## Required task
Please rewrite all of the lines below, changing every "pose" to "camera" and keeping everything else the same. Leave the pictures out of your answer.

## Records for this exercise

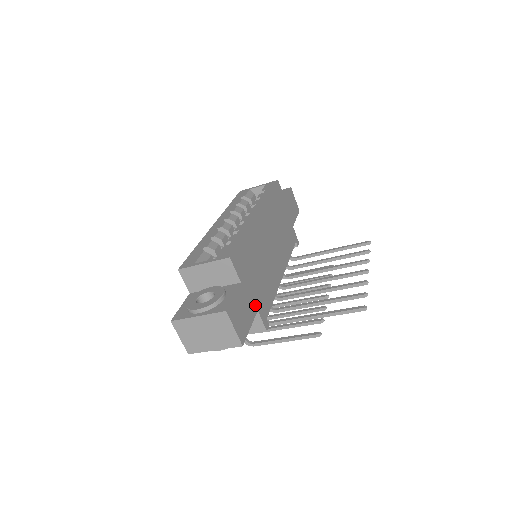
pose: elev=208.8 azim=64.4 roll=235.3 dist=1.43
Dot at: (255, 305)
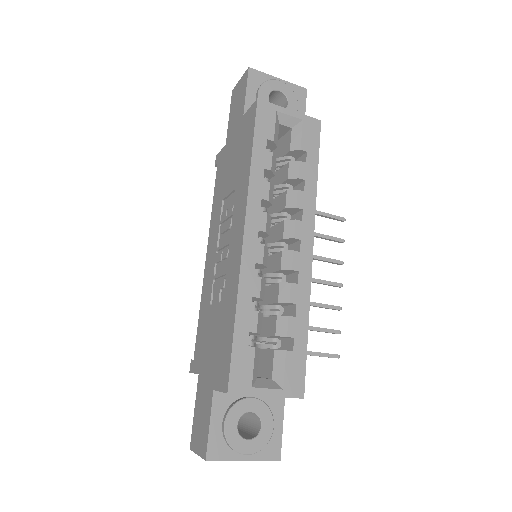
Dot at: occluded
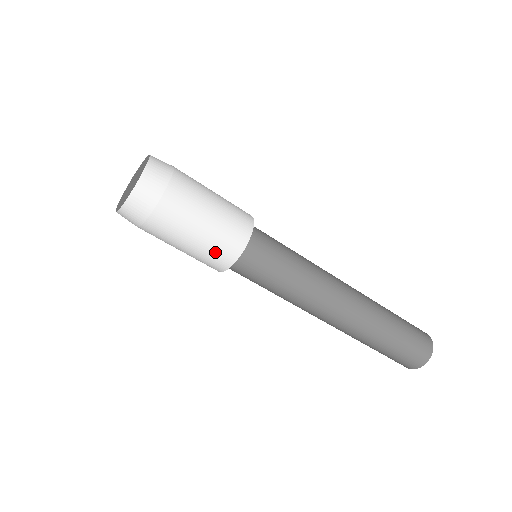
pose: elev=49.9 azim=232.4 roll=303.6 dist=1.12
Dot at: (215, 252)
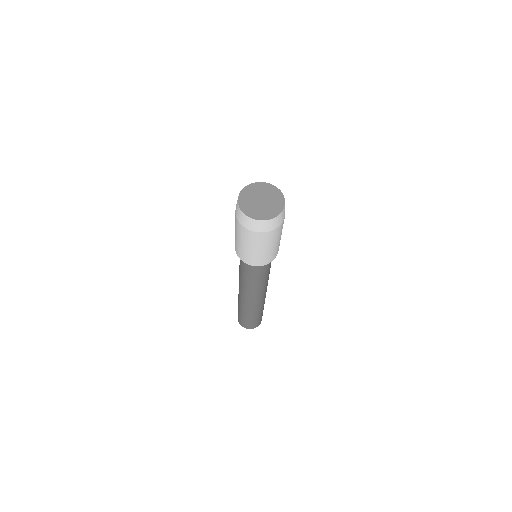
Dot at: (271, 255)
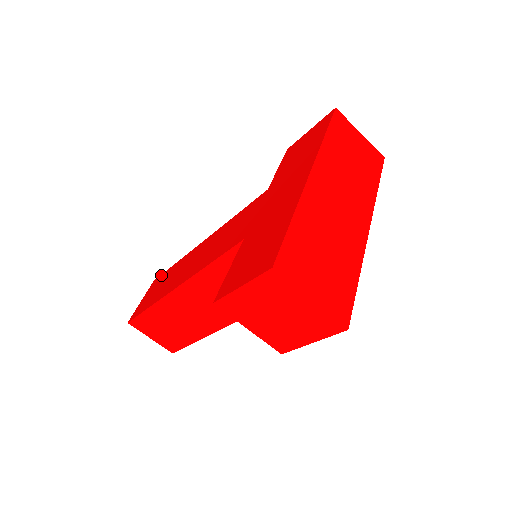
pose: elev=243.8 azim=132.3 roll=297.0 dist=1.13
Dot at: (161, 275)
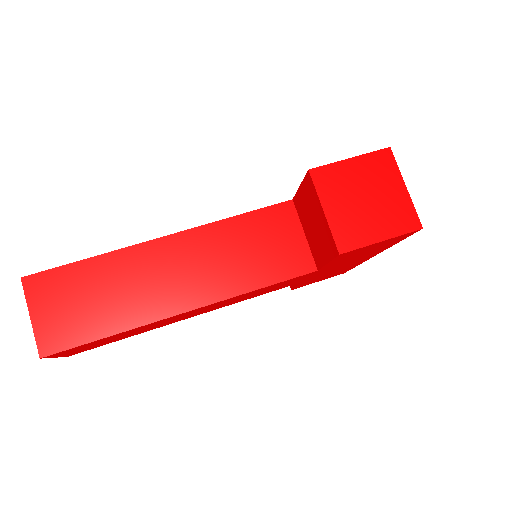
Dot at: occluded
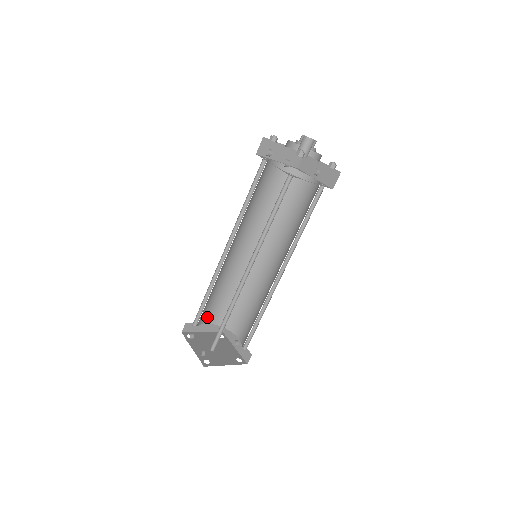
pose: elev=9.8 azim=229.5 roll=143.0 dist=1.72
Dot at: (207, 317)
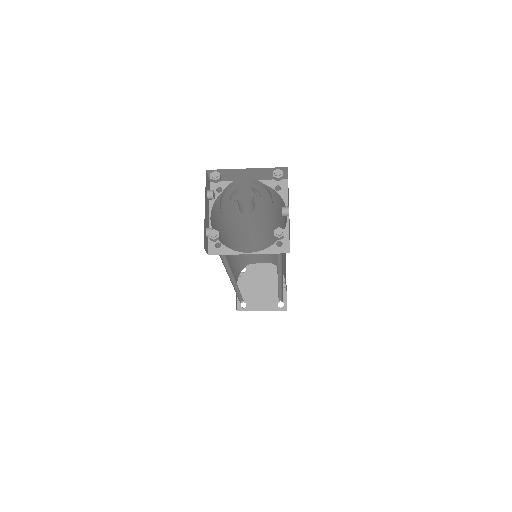
Dot at: (257, 259)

## Response to this task
camera: elev=208.8 azim=64.4 roll=235.3 dist=1.43
Dot at: (255, 305)
Dot at: occluded
camera: elev=49.9 azim=232.4 roll=303.6 dist=1.12
Dot at: (215, 252)
Dot at: (271, 255)
camera: elev=243.8 azim=132.3 roll=297.0 dist=1.13
Dot at: (161, 275)
Dot at: occluded
camera: elev=9.8 azim=229.5 roll=143.0 dist=1.72
Dot at: (207, 317)
Dot at: (257, 259)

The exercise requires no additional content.